At that time, the Vulcans pushed two issues: (1) leapfrog West Europe and build a new NATO around East Europe; then, tie the old Europe to this vital new Europe NATO. (2) Encircle China so as to force it to behave properly in trade. The neocons wanted a Mideast focus, as did their representatives in power, the worriers, Cheney and Rumsfeld but the Vulcans ruled then and this was not to be. 9/11 ended the Vulcans'
agenda. The rest is history. But since that date, so exclusively theirs did Rumsfeld, Cheney and the neocons consider the Bush presidency-- that Bush ended still ended up with this "What me worry?" way about him that it made you think that no matter what you did he would never take it as stepping on his toes; one never felt ill-at-ease bulldozing policies (unless, as in the case of Sec. Treasury O'Neill, Cheney deemed you un-kindred-spirit). As the US stumbled into a seeming success in Afghanistan, the neocons never
could accept Bush's reluctance to go to war in Iraq as an obstacle. The Pentagon proceeded to present the President with a fait accompli and he just went with it, following his worriers instead of worrying that they were taking over his foreign policy. From this bunch for example, I kept hearing that Powell was there to make a couple of speeches as Sec. of State and then it is good-by. In fact, when in his last meeting with Mr. Bush Powell warned him to worry about a Cheney-Rumsfeld takeover of his foreign policy, Powell failed to appreciate how NOT worrying was the important operative term for the President.
Bush wanted to take over the White House in his second term but was faced with: "O.K., we'll leave and take the Christian Right with us, then you can worry about what to do next." And so, to avoid worry, Bush continued as prisoner of his first term. I am reminded of Brezhnev asking his Pravda editors-speech writers: what is this "Brezhnev Doctrine"? They urged him not worry about it and just deliver the speech. He did. And so, the next time the Presidium met it had to make policies in accord with the Brezhnev policy he himself
has enunciated. That's how you get policy by speechwriters. Ditto Bush!
But now worry has infected Bush, what with the polls, the Plame case, Iraq, Katrina, oil prices etc, etc. And so, Bush can no longer escape worrying. His only option for avoiding worry is to return to the able men of his dad. Swallowing pride is easier than worrying for him because Bush is not conceited.

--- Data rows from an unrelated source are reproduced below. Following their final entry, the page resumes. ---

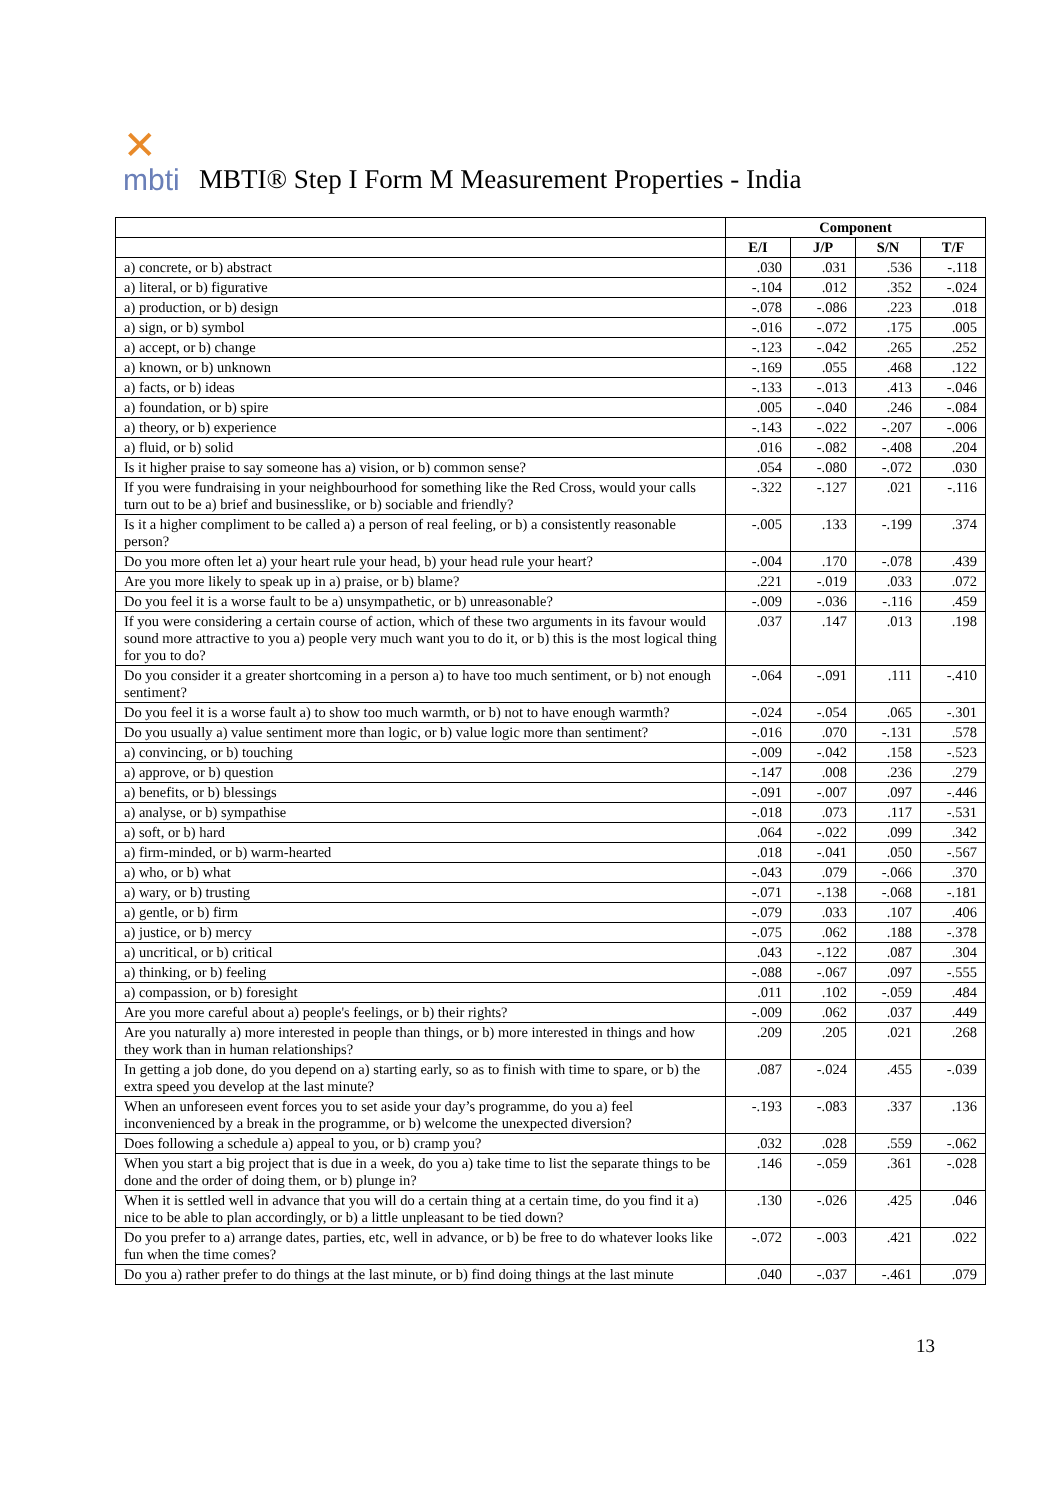✕
mbti
MBTI® Step I Form M Measurement Properties - India
| | Component | | | |
| --- | --- | --- | --- | --- |
| | E/I | J/P | S/N | T/F |
| a) concrete, or b) abstract | .030 | .031 | .536 | -.118 |
| a) literal, or b) figurative | -.104 | .012 | .352 | -.024 |
| a) production, or b) design | -.078 | -.086 | .223 | .018 |
| a) sign, or b) symbol | -.016 | -.072 | .175 | .005 |
| a) accept, or b) change | -.123 | -.042 | .265 | .252 |
| a) known, or b) unknown | -.169 | .055 | .468 | .122 |
| a) facts, or b) ideas | -.133 | -.013 | .413 | -.046 |
| a) foundation, or b) spire | .005 | -.040 | .246 | -.084 |
| a) theory, or b) experience | -.143 | -.022 | -.207 | -.006 |
| a) fluid, or b) solid | .016 | -.082 | -.408 | .204 |
| Is it higher praise to say someone has a) vision, or b) common sense? | .054 | -.080 | -.072 | .030 |
| If you were fundraising in your neighbourhood for something like the Red Cross, would your calls turn out to be a) brief and businesslike, or b) sociable and friendly? | -.322 | -.127 | .021 | -.116 |
| Is it a higher compliment to be called a) a person of real feeling, or b) a consistently reasonable person? | -.005 | .133 | -.199 | .374 |
| Do you more often let a) your heart rule your head, b) your head rule your heart? | -.004 | .170 | -.078 | .439 |
| Are you more likely to speak up in a) praise, or b) blame? | .221 | -.019 | .033 | .072 |
| Do you feel it is a worse fault to be a) unsympathetic, or b) unreasonable? | -.009 | -.036 | -.116 | .459 |
| If you were considering a certain course of action, which of these two arguments in its favour would sound more attractive to you a) people very much want you to do it, or b) this is the most logical thing for you to do? | .037 | .147 | .013 | .198 |
| Do you consider it a greater shortcoming in a person a) to have too much sentiment, or b) not enough sentiment? | -.064 | -.091 | .111 | -.410 |
| Do you feel it is a worse fault a) to show too much warmth, or b) not to have enough warmth? | -.024 | -.054 | .065 | -.301 |
| Do you usually a) value sentiment more than logic, or b) value logic more than sentiment? | -.016 | .070 | -.131 | .578 |
| a) convincing, or b) touching | -.009 | -.042 | .158 | -.523 |
| a) approve, or b) question | -.147 | .008 | .236 | .279 |
| a) benefits, or b) blessings | -.091 | -.007 | .097 | -.446 |
| a) analyse, or b) sympathise | -.018 | .073 | .117 | -.531 |
| a) soft, or b) hard | .064 | -.022 | .099 | .342 |
| a) firm-minded, or b) warm-hearted | .018 | -.041 | .050 | -.567 |
| a) who, or b) what | -.043 | .079 | -.066 | .370 |
| a) wary, or b) trusting | -.071 | -.138 | -.068 | -.181 |
| a) gentle, or b) firm | -.079 | .033 | .107 | .406 |
| a) justice, or b) mercy | -.075 | .062 | .188 | -.378 |
| a) uncritical, or b) critical | .043 | -.122 | .087 | .304 |
| a) thinking, or b) feeling | -.088 | -.067 | .097 | -.555 |
| a) compassion, or b) foresight | .011 | .102 | -.059 | .484 |
| Are you more careful about a) people's feelings, or b) their rights? | -.009 | .062 | .037 | .449 |
| Are you naturally a) more interested in people than things, or b) more interested in things and how they work than in human relationships? | .209 | .205 | .021 | .268 |
| In getting a job done, do you depend on a) starting early, so as to finish with time to spare, or b) the extra speed you develop at the last minute? | .087 | -.024 | .455 | -.039 |
| When an unforeseen event forces you to set aside your day’s programme, do you a) feel inconvenienced by a break in the programme, or b) welcome the unexpected diversion? | -.193 | -.083 | .337 | .136 |
| Does following a schedule a) appeal to you, or b) cramp you? | .032 | .028 | .559 | -.062 |
| When you start a big project that is due in a week, do you a) take time to list the separate things to be done and the order of doing them, or b) plunge in? | .146 | -.059 | .361 | -.028 |
| When it is settled well in advance that you will do a certain thing at a certain time, do you find it a) nice to be able to plan accordingly, or b) a little unpleasant to be tied down? | .130 | -.026 | .425 | .046 |
| Do you prefer to a) arrange dates, parties, etc, well in advance, or b) be free to do whatever looks like fun when the time comes? | -.072 | -.003 | .421 | .022 |
| Do you a) rather prefer to do things at the last minute, or b) find doing things at the last minute | .040 | -.037 | -.461 | .079 |
13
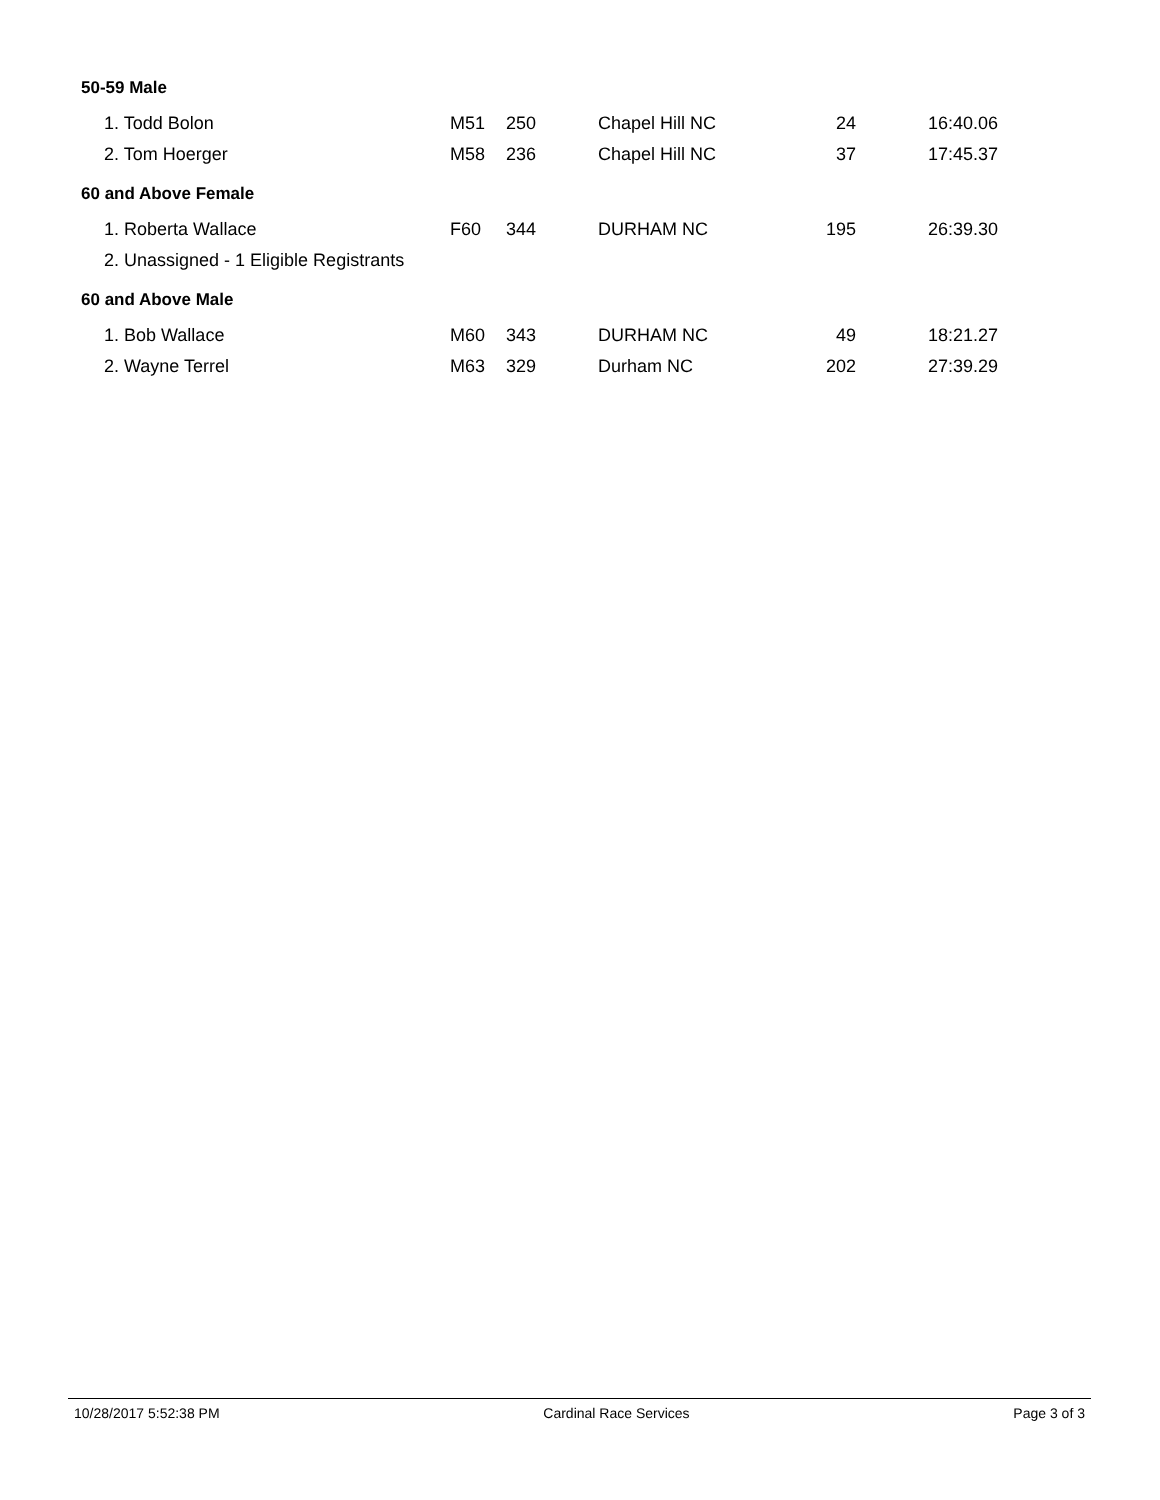50-59 Male
| 1. Todd Bolon | M51 | 250 | Chapel Hill NC | 24 | 16:40.06 |
| 2. Tom Hoerger | M58 | 236 | Chapel Hill NC | 37 | 17:45.37 |
60 and Above Female
| 1. Roberta Wallace | F60 | 344 | DURHAM NC | 195 | 26:39.30 |
| 2. Unassigned - 1 Eligible Registrants | | | | | |
60 and Above Male
| 1. Bob Wallace | M60 | 343 | DURHAM NC | 49 | 18:21.27 |
| 2. Wayne Terrel | M63 | 329 | Durham NC | 202 | 27:39.29 |
10/28/2017 5:52:38 PM Cardinal Race Services Page 3 of 3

I tell all this because, if I am right, and I wouldn't type all this if I were not confident, Bush will decrease the Iraq conflict and will not attack Iran because that's the only way he can avoid worrying. Israel has read him very well and realizes that it better work out something with HAMAS and the other Arabs if it doesn't want to be a source of worry to him. Sometimes big decisions are made for very small reasons, that's what makes history so much more exciting than science or study of the cosmos.
Daniel E. Teodoru
You must be right
After all, you put that entire comment in bold type, which, as is well-known, always indicates a high level of scholarship.